[DOCUMENT EXCERPT Boundary: Start]

# Leuc Passed Away



## Frog723 (Apr 1, 2005)

Not really sure if this belongs here or in advanced or the health topic, please move if necessary. I have a 42 gal hex with two leucs. They were both doing fine up until Saturday. On Saturday I noticed one of the leucs looking a little "sick," it wasn't moving around much and didn't react to anything. I decided to leave it be for a little bit to see if maybe I was just overreacting. I was placing it in its hospital bed later in the day, dish of pedialyte, when I realized that I was not overreacting and it had passed away. I'm not really sure what happened and at this point I'm not sure I'll ever find out. How does something turn that quick? 

Both frogs are over a year old. The one that passed was about 1/2 to 3/4 the size of the other. It had always been a runt. I never noticed any aggression between the two and both always got their fair share of food. I fed 3 to 4 times a week and dusted about 75% of the time. I think my vitamins are partially to blame. I've been reading that they should be tossed every 6 months, mine are definitely older than this. But if that is the case then why was only one affected so much?

Then come the questions on how to move forward. One leuc in a 42 gal seems a little overkill and I'd like to get a couple more. But I've read that you shouldn't add frogs to a tank where there are already adults established. Plus, do I need to tear the tank down and sterilize everything? I rather not I like the way it is looking at the moment. Should I move the leuc to a smaller tank and get new frogs for the 42? Also, can leucs live alone or do the prefer some friends?

Sorry for the long post, just a lot of questions running through my head at the moment. Thanks for reading, Chris.


----------



## Guest (Aug 22, 2006)

im sorry to hear about your frogs. My experience has varied when it comes to your questions so id rather not answer. But i have been in your situation before and it has been a difficult call.

I ended up tanking down my after 2deaths and re-doing it. Has been good since... fingers crossed.


----------



## elmoisfive (Dec 31, 2004)

Sorry to hear about your loss. Well you can always get a fecal done on the remaining frog to see if anything obviously pathogenic is present...a clean frog does not guarantee that the viv is totally clean but it's a good sign.

Assuming that the frog is clean or I suppose if you just want to take the risk without doing a fecal, I would suggest obtaining 3-4 juvenile/subadult leucs....basically frogs that are at least 1/2 the size of the adult and add them as a group to the viv. The adult will be too large to be bullied by the newcomers although it might be a bit weirded out by the appearance of so many room mates and it's less likely that the adult will single out any one of the newcomers for harassment.

Bill

P.S. I have actually run a version of this mixing experiment with leucs where I placed a subadult leuc together with 3 juveniles in a 10 gallon viv for a couple of months. Everyone has done well and the big guy/gal seems to have gotten along fine with the roomies.


----------



## Frog723 (Apr 1, 2005)

[DOCUMENT EXCERPT Boundary: End]
[PROVIDED RECORDS Boundary: Start]

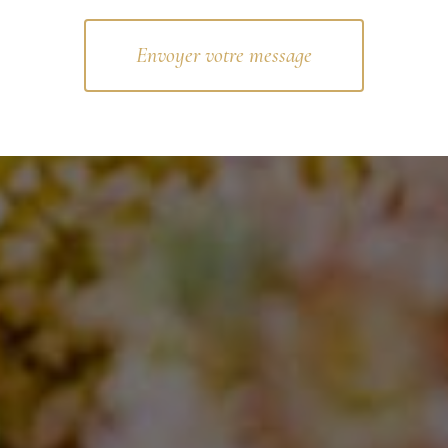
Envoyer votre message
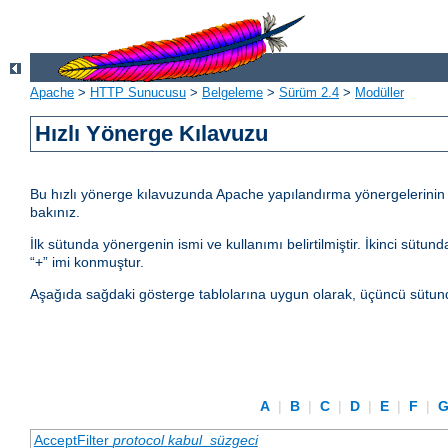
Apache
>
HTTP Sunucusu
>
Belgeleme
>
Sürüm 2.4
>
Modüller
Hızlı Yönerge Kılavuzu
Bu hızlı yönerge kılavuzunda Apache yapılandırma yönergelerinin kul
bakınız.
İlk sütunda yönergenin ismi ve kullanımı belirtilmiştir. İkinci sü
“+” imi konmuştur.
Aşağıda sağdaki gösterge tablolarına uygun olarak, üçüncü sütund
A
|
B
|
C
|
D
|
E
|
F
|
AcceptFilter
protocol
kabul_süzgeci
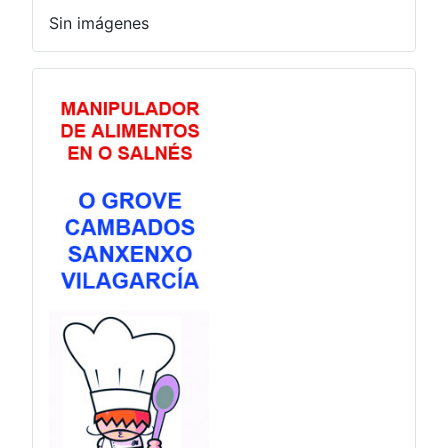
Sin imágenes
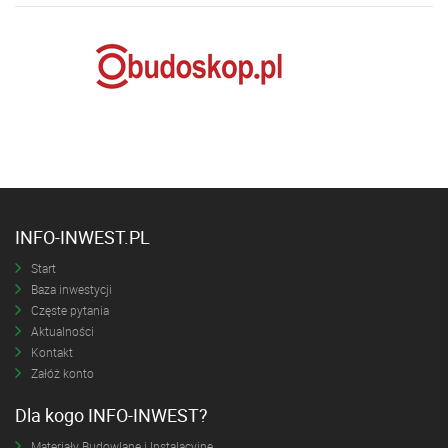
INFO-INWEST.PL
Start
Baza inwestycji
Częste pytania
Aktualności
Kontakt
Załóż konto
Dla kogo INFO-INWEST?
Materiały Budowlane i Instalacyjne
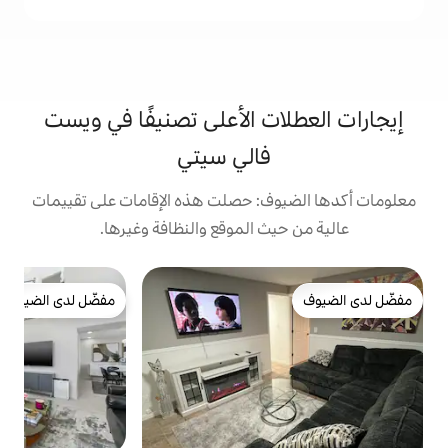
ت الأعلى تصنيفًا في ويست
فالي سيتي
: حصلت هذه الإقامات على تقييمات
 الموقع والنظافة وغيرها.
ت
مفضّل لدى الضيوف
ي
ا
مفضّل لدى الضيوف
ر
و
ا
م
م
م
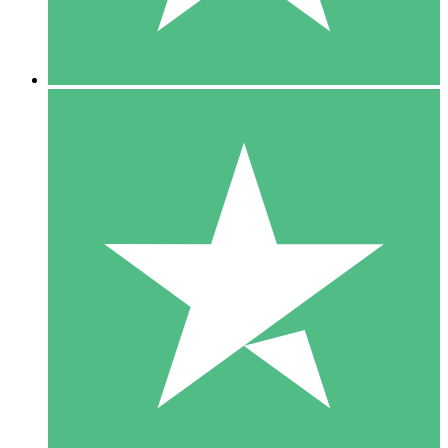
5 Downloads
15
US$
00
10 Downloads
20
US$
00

[PROVIDED RECORDS Boundary: End]
[PROVIDED RECORDS Boundary: Start]

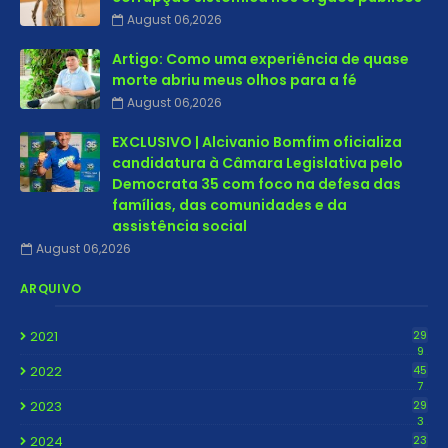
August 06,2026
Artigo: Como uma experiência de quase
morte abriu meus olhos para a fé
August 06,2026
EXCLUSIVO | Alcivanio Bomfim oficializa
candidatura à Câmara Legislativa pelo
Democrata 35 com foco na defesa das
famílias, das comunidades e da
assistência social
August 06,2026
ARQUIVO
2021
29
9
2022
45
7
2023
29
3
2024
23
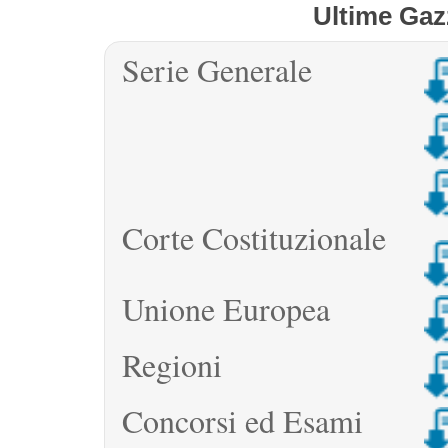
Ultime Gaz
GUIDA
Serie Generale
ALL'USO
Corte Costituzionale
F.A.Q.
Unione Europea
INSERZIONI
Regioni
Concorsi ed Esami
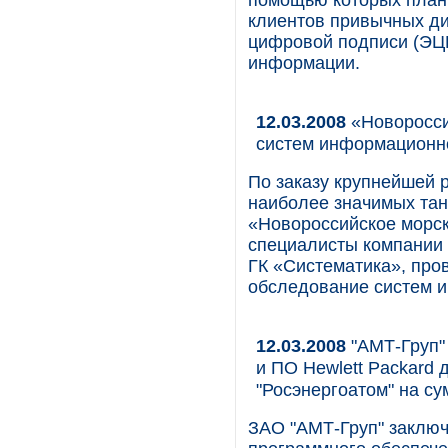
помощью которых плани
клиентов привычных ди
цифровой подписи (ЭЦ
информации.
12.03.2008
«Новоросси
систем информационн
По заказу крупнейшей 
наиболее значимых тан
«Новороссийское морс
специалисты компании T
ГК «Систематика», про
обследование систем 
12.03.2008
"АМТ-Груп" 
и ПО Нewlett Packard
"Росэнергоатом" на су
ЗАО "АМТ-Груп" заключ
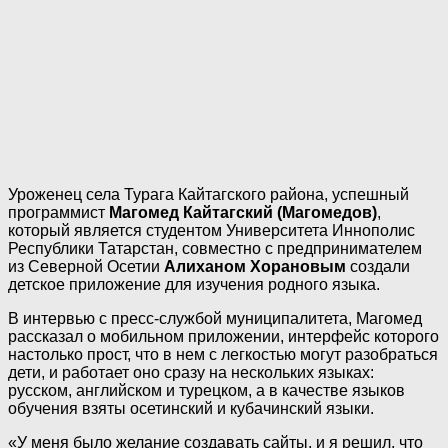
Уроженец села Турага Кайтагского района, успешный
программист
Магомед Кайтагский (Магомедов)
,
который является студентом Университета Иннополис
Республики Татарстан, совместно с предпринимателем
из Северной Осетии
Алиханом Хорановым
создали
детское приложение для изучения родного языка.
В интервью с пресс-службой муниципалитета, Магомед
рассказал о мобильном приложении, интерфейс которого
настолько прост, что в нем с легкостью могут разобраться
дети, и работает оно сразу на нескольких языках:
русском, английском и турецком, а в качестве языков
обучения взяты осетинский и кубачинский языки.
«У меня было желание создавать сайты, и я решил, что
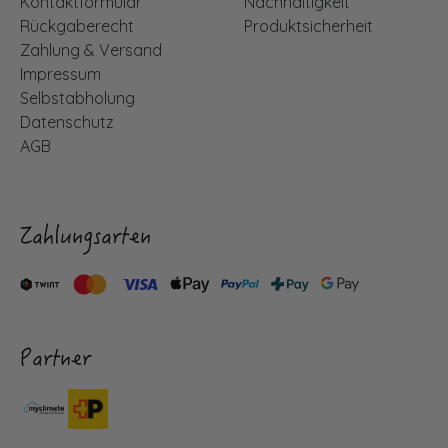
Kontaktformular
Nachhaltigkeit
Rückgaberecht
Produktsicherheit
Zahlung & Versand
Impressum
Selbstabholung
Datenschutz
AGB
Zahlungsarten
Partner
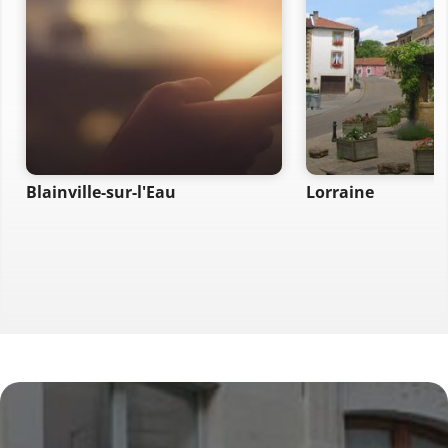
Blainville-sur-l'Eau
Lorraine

[PROVIDED RECORDS Boundary: End]

• WHAT YOU ARE ASKED TO DO:
Translate this sentence from the forum thread about the leuc that died into Spanish: "I never noticed any aggression between the two and both always got their fair share of food." Rely only on the forum thread, not on the data.

• RESULT:
Nunca noté ninguna agresión entre las dos y ambas siempre recibieron su justa parte de comida.